Mozilla/4.0 (compatible; MyFamilyBot/1.0; [myfamilyinc.com)...]
That's what I saw in my logs. There is no space after the URL. :)
From my point of view and regarding my widegets ;)
I've have some unique contacts and correspondence result from folks who have found older items on my pages while tracing family geneaolgy.
Last night when this thread came up, I was most sure that I had a portion of MyFamily's ranges denied. I was unable to find any deny based on UA or IP.
Possibly I did have it denied at one time and removed it?
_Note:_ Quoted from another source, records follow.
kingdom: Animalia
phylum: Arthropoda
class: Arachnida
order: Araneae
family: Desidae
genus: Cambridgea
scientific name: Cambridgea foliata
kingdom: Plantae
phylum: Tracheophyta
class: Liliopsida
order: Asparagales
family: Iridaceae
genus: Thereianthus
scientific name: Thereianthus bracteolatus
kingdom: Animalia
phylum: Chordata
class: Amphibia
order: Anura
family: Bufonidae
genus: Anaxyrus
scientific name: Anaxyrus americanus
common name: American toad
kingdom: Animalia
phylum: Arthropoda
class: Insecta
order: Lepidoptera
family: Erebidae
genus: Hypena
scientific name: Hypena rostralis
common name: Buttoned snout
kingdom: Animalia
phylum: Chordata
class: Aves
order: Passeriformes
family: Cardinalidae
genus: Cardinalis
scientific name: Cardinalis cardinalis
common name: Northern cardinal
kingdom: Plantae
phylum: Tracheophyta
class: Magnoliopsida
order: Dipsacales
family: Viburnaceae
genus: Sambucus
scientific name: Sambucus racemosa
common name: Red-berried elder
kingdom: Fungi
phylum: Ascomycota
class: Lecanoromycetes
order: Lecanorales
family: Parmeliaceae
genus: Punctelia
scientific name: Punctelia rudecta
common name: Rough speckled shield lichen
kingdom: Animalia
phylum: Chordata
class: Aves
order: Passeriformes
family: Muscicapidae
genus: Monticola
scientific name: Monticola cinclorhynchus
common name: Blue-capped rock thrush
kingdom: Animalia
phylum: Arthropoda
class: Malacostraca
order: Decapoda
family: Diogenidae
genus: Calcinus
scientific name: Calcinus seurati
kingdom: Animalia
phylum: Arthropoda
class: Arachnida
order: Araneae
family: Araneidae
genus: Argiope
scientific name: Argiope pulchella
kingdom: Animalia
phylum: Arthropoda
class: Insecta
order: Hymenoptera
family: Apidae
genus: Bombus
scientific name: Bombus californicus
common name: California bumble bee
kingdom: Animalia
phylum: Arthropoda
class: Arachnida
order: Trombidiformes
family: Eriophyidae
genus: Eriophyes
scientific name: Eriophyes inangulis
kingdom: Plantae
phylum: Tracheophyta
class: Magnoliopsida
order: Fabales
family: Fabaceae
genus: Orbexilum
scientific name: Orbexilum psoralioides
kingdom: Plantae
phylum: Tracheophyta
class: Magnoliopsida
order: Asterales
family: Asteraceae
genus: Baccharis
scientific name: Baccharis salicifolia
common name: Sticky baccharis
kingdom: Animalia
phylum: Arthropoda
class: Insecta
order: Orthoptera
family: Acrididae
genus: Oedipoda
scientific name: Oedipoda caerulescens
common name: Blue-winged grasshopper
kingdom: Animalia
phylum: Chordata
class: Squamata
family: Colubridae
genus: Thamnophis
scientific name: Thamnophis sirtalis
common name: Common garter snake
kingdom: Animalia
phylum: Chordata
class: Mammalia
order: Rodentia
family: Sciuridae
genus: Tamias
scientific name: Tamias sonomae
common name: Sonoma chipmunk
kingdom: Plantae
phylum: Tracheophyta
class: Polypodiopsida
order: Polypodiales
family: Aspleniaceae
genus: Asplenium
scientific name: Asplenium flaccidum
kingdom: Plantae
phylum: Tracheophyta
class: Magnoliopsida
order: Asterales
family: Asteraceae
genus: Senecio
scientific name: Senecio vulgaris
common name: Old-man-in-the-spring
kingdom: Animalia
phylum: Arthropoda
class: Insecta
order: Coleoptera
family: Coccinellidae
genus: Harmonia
Has anybody had an extensive crawling or is the bot only hitting a page or two (perhaps a specific page they previously marked and crawled)?
Don
MyFamily.com, Inc. Corporate <---
360 West 4800 North
Provo, UT 84604
Phone: 801-705-7000
FAX: 801-705-7001
pr ¦*--AT--*¦ myfamilyinc.com (hate spambots though their site posts this in the open)
and the response I got back today was:
Your message
To: PR
Subject: MyFamilyBot/1.0
Sent: Fri, 4 Aug 2006 20:34:52 -0600
was deleted without being read on Sat, 5 Aug 2006 16:58:03 -0600
A user with the name "A Hathaway" was the final recipient I believe (first name reduced to single letter by me for privacy).
FYI: The UA that hit me was:
Agent: Mozilla/4.0 (compatible; MyFamilyBot/1.0; http:// www myfamilyinc com) (I pulled the .'s to prevent a link)
host: nat.myfamilyinc.com which resolves to 66.43.16.199
Black hat or unprofessional? Hard to tell at this point - a toss-up.
I've not seen them back though. Yet.